To achieve this, I propose the following API changes.

APIs that affect both read and write

class ZipFile:
     # Zipfile.open can perform both reading and writing
-    def open(self, name, mode="r", pwd=None, *, force_zip64=False):
+    def open(self, name, mode="r", pwd=None, *, force_zip64=False,
+             precompressed=False):

APIs to read from ZipFile without decompressing files

class ZipExtFile(io.BufferedIOBase):
    def __init__(self, fileobj, mode, zipinfo, pwd=None,
-                 close_fileobj=False):
+                 close_fileobj=False, decompress=True):

class ZipFile:
-    def read(self, name, pwd=None):
+    def read(self, name, pwd=None, decompress=True):

APIs to write to ZipFile with precompressed files

Design option 1 - add two new methods to the ZipFile class

class ZipFile:
+   def write_precompressed(self, fileobject, zinfo):

+   def writestr_precompressed(self, data, zinfo):

Design option 2 - extend existing ZipFile class methods

class ZipFile:
    def writestr(self, zinfo_or_arcname, data,
-                compress_type=None, compresslevel=None):
+                compress_type=None, compresslevel=None, *,
+                precompressed=False):

-    def write(self, filename, arcname=None,
-             compress_type=None, compresslevel=None):
+    def write(self, file, arcname=None,
+             compress_type=None, compresslevel=None,
+             *, zinfo=None, precompressed=False):

A significant aspect to the changes in design option 2 is Zipfile.write’s filename parameter

We could change ZipFile.write to accept a file-like object as well as a filename.

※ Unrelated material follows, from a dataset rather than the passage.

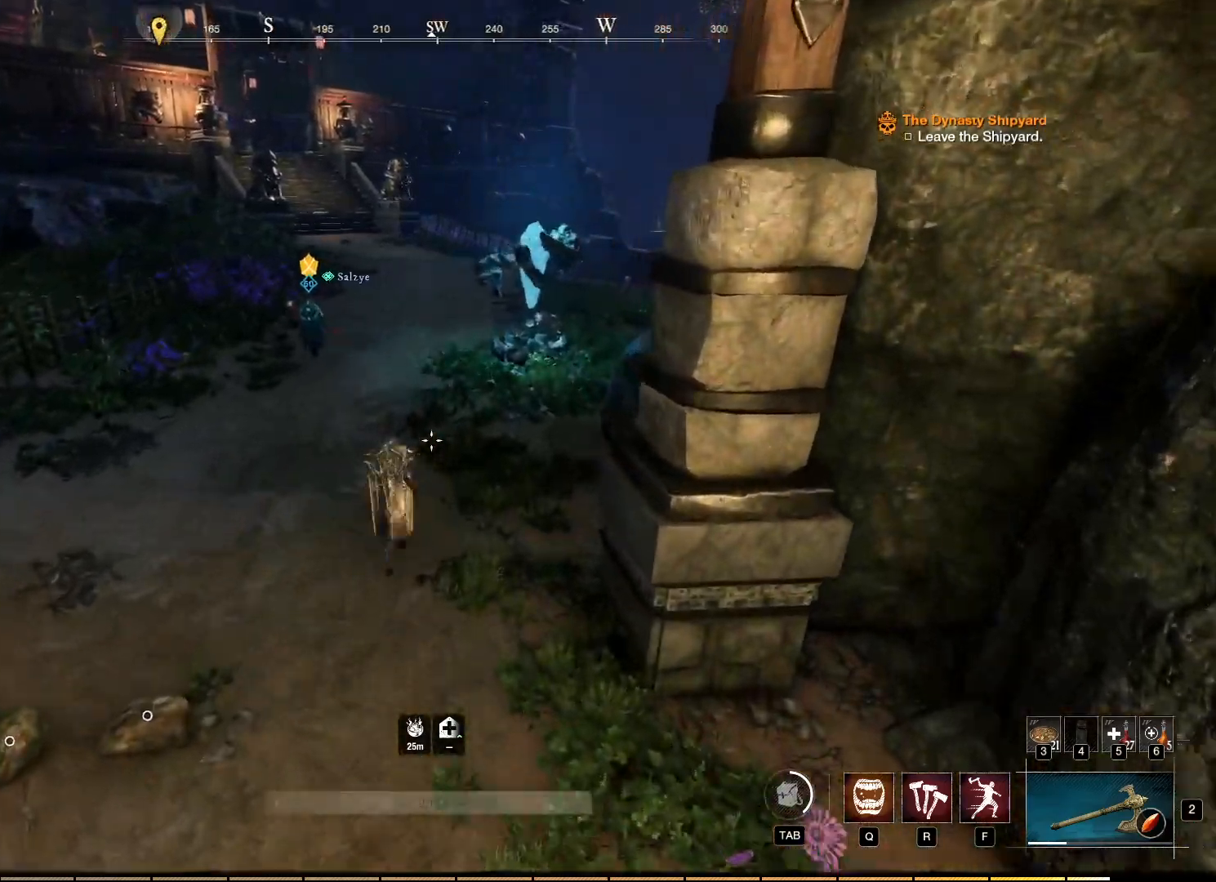
{"keys": [], "mouse": [], "events": [[34, "w", "up"]]}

Note that this design might be desirable independently of the changes proposed in this document.

However, if we accept the file-like object as the first positional argument, then the parameter name filename is no longer accurate. filename could be changed to something generic, such as file. However, this would introduce a backwards-incompatible change for code that uses keyword arguments. To address this, we could use a keyword-only filename parameter, but since the first argument is positional, this would still cause a signature mismatch. To avoid this mismatch, the file argument itself could have a default value set to None, but this seems like a pretty significant change, especially to address the relatively small issue of a parameter name no longer being accurate. Additionally, it may be confusing.

Alternatively, if keep filename as is, and simply add file or fileobj as a keyword argument, ZipFile.write would still expect the filename positional argument, which wouldn’t be necessary or used.

Another option is to allow the filename parameter to accept zinfo (which does include the filename, among other things), although this parameter name is still misleading. Then the file data could be supplied in a new keyword-only argument such precompressed_file or fileobj. However, if we want to accept file objects as an argument to ZipFile.write not only when dealing with precompressed data, this signature wouldn’t support that, because it depends upon having the object’s zinfo.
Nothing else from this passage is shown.